Volvo Trucks' business case was to acquire the additional property to the southwestern portion of the plant in order to extend its 1.1-mile customer experience track.
Volvo Trucks has also entered into a lease option-to-purchase agreement for an additional 221 adjacent acres owned by the Pulaski County IDA.
The IDA has worked with Volvo executives to satisfy the county's local incentive obligation and increase opportunities for further capital investments by Volvo Trucks to take place within the county, Pulaski County Administrator Jonathan D. Sweet said in a news release.
“Working with the Pulaski County Board of Supervisors, the Industrial Development Authority and the county staff, these efforts led to the acquisition of the 49 acres and the securing of an additional 221 acres through a lease-option agreement,” said Franky Marchand, vice president and general manager of the plant. "Our investments in advanced manufacturing, upgrades in our cab and paint facility and the construction of the new customer center were all instrumental in facilitating this important land deal.

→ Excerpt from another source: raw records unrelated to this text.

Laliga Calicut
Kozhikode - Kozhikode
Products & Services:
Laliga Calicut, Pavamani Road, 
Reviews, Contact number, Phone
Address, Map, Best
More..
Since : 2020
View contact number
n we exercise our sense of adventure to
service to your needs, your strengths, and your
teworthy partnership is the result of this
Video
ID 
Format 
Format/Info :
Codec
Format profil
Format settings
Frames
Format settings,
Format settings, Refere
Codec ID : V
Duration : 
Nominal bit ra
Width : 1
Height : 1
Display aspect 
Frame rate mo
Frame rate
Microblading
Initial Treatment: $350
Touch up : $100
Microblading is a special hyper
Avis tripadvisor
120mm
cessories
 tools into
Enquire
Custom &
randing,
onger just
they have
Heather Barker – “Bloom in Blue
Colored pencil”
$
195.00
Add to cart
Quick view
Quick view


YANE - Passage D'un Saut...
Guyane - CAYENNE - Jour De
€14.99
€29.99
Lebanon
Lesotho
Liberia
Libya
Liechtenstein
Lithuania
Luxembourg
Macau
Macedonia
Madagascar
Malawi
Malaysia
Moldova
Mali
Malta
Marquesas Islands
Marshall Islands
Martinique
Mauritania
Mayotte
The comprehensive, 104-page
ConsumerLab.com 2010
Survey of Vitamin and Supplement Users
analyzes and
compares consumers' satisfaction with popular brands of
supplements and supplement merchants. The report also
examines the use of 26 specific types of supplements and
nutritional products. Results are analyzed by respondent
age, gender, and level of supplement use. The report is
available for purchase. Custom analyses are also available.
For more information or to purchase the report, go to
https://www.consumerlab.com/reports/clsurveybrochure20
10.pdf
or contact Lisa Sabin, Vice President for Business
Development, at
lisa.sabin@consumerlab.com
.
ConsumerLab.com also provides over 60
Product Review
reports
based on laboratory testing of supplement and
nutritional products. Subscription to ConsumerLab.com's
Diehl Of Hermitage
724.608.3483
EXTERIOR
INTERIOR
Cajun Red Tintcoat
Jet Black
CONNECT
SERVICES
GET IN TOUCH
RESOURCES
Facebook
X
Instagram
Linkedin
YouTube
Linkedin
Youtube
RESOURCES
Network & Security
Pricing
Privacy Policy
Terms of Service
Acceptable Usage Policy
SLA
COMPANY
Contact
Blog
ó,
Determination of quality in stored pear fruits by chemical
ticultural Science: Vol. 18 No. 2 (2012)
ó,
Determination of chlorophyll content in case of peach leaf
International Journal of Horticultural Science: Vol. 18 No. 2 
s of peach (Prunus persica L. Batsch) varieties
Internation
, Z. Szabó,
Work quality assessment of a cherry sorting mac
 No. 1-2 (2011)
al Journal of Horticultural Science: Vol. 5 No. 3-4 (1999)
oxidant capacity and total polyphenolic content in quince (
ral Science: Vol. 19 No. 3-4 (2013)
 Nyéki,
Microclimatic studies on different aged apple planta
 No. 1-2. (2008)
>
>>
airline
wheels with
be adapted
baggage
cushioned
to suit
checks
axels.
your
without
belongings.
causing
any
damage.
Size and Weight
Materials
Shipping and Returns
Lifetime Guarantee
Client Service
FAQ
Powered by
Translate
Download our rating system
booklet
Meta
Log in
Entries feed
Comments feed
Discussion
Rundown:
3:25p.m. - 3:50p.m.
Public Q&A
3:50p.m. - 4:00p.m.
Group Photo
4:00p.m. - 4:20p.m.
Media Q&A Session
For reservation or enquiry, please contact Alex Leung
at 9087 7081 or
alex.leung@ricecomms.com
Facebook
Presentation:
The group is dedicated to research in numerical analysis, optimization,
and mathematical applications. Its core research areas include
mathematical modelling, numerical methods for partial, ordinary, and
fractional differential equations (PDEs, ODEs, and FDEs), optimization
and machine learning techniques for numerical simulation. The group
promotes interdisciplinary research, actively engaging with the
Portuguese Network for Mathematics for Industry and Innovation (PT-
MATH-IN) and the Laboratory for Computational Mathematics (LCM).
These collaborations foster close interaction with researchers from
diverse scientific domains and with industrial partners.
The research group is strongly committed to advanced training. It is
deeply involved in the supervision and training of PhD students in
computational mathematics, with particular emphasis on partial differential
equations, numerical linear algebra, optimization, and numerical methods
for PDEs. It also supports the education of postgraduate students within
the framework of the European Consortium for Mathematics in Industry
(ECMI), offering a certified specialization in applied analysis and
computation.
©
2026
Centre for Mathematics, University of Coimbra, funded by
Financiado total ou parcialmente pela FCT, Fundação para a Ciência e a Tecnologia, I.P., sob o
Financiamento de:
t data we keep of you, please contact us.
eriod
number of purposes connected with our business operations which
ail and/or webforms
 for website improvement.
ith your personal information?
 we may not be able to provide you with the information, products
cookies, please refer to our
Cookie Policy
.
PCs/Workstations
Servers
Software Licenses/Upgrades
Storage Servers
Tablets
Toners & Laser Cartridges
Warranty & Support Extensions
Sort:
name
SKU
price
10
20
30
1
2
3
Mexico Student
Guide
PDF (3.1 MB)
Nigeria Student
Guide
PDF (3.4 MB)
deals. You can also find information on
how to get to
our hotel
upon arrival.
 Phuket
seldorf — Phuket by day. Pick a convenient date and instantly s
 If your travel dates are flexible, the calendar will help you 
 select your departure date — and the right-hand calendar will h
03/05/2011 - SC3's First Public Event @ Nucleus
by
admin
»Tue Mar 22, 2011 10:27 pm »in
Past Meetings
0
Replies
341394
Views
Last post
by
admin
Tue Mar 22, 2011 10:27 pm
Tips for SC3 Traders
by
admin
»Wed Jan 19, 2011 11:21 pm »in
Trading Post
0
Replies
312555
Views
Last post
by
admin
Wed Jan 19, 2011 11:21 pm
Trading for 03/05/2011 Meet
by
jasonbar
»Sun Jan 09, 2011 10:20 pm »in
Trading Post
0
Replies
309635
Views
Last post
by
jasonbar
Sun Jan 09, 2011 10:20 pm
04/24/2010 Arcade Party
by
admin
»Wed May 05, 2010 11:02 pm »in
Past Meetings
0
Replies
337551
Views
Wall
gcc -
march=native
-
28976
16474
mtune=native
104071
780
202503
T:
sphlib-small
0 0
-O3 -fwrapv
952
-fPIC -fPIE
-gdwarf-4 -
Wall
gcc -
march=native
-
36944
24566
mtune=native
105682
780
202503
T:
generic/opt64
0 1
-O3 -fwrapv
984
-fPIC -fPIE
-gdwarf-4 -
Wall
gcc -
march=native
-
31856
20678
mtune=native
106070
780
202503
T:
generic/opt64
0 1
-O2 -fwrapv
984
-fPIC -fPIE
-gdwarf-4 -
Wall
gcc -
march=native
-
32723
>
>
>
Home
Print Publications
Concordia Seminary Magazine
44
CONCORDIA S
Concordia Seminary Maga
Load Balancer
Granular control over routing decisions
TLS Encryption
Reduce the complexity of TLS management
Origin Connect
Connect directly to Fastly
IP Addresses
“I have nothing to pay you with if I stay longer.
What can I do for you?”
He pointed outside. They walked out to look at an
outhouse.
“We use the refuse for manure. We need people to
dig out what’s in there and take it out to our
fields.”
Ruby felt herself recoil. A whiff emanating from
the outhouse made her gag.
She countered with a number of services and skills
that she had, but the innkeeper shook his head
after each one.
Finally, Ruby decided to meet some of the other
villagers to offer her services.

“One of our many competitive advantages stems from providing a unique customer experience here. Extending the customer experience track, our innovative products and services, and interaction with our dedicated employees, makes NRV ‘best-in-class’ for customer experience."
"Volvo's land acquisition and the option agreement on the more than 220 acres contiguous to their current operations, has the potential to be one of the most transformative investments the county has recently embarked upon," Sweet said. “The IDA's recent purchase of the adjoining property and the subsequent readying of it for Volvo's use has significant strategic value and affords our region's largest employer the ability to further enlarge operations and secure new business, both of which could have a positive yield of new jobs, new investments and new opportunities for the county and our citizens.”
This summer Volvo introduced its new Volvo VNL series within its new customer center.
This launch helped gain truck sales by bringing thousands of customers and dealers to Pulaski County, Virginia, Sweet said, adding that during those customer events, the company saw confirmation that it needed to expand the track.